Inglorious Basterds
starring Brad Pitt, Christoph Waltz, Melanie Laurent, Diane Kruger, Michael Fassbender, Daniel Brühl, Sylvester Groth and the voice of Samuel Jackson
written and directed by Quentin Tarantino
Rating: ♦♦♦♦◊
It’s a good movie, but a bit too long. I suppose it is too long because Quentin Tarantino tried to incorporate too many cinematic tricks - showing off his encyclopedic film knowledge like he is wont to do, and indulging in film arcana strictly for his own pleasure.
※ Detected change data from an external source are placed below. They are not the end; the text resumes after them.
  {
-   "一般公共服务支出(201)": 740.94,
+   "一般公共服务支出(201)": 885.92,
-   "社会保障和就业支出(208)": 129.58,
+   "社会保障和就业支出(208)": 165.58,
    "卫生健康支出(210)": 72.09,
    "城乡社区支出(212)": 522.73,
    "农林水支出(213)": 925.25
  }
I thought Tarantino was over-reaching himself a bit, especially late in the movie when the voice of Samuel Jackson came on to narrate one segment. It’s a funny movie - funny ha ha as well as funny strange with sporadic scenes of Harold Pinter-esque absurdist dialogue - and gratuitously violent, which we always expect in a Tarantino film. You can call it more than one movie. It’s a war movie. But it’s also kind of comedic. It is certainly not historical since it ends with a fantasy ending to WWII. With all the hype about Inglorious Basterds (a play on the English title of the 1978 Italian war movie The Inglorious Bastards) that accompanied it in the 2009 Academy Awards season I am sure many of you might be familiar with the story.
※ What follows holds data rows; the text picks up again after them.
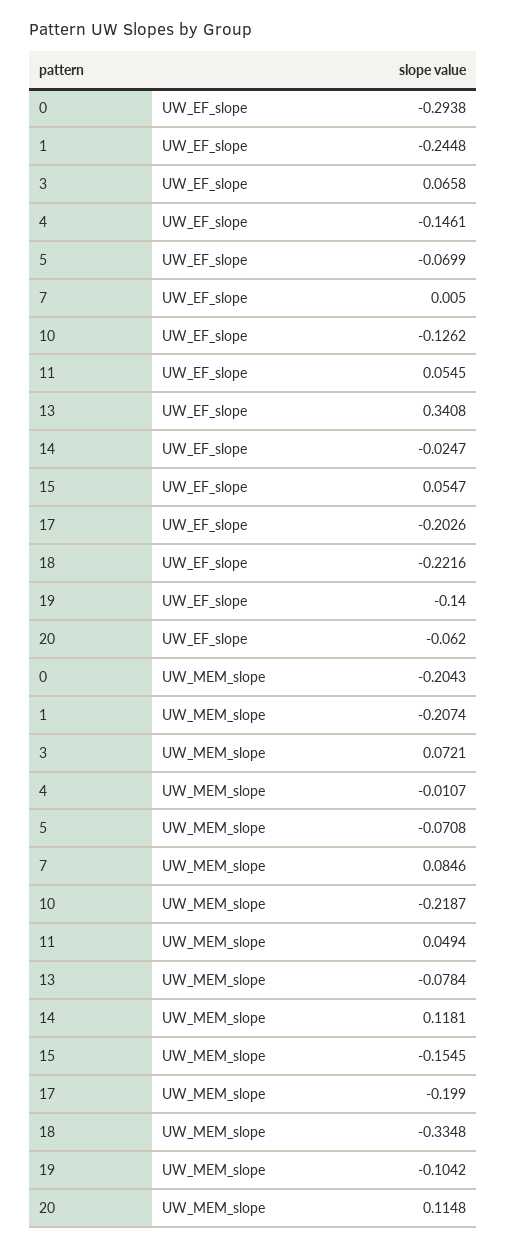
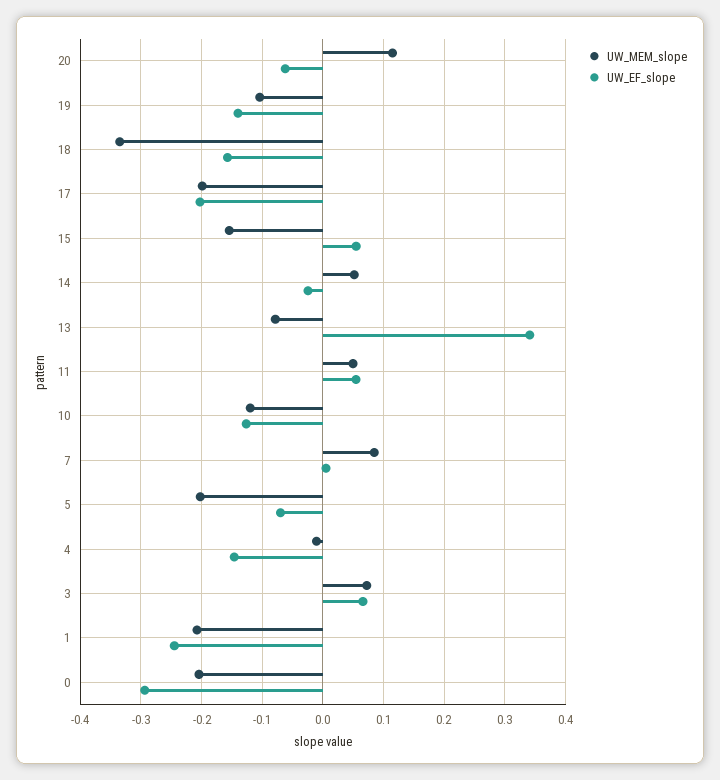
  {
    "UW_EF_slope": {
      "0": -0.2938,
      "1": -0.2448,
      "3": 0.0658,
      "4": -0.1461,
      "5": -0.0699,
      "7": 0.005,
      "10": -0.1262,
      "11": 0.0545,
      "13": 0.3408,
      "14": -0.0247,
      "15": 0.0547,
      "17": -0.2026,
-     "18": -0.2216,
+     "18": -0.16,
      "19": -0.14,
      "20": -0.062
    },
    "UW_MEM_slope": {
      "0": -0.2043,
      "1": -0.2074,
      "3": 0.0721,
      "4": -0.0107,
-     "5": -0.0708,
+     "5": -0.2,
      "7": 0.0846,
-     "10": -0.2187,
+     "10": -0.12,
      "11": 0.0494,
      "13": -0.0784,
-     "14": 0.1181,
+     "14": 0.05,
      "15": -0.1545,
      "17": -0.199,
      "18": -0.3348,
      "19": -0.1042,
      "20": 0.1148
    }
  }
Brad Pitt plays Lieutenant Aldo Raine who leads a commando team of American Jewish soldiers in German-occupied Francewith one objective: to capture torture, kill and scalp Nazis and spread terror. Along the way he mixes with one weird character after another.
Christoph Waltz’s performance as Col. Hans Landa is brilliant and is the cornerstone of the whole movie. Watching him, listening to him, and anticipating what his character is about to do are consistently tension-filled moments. In comparison, Lt. Raine was just annoying.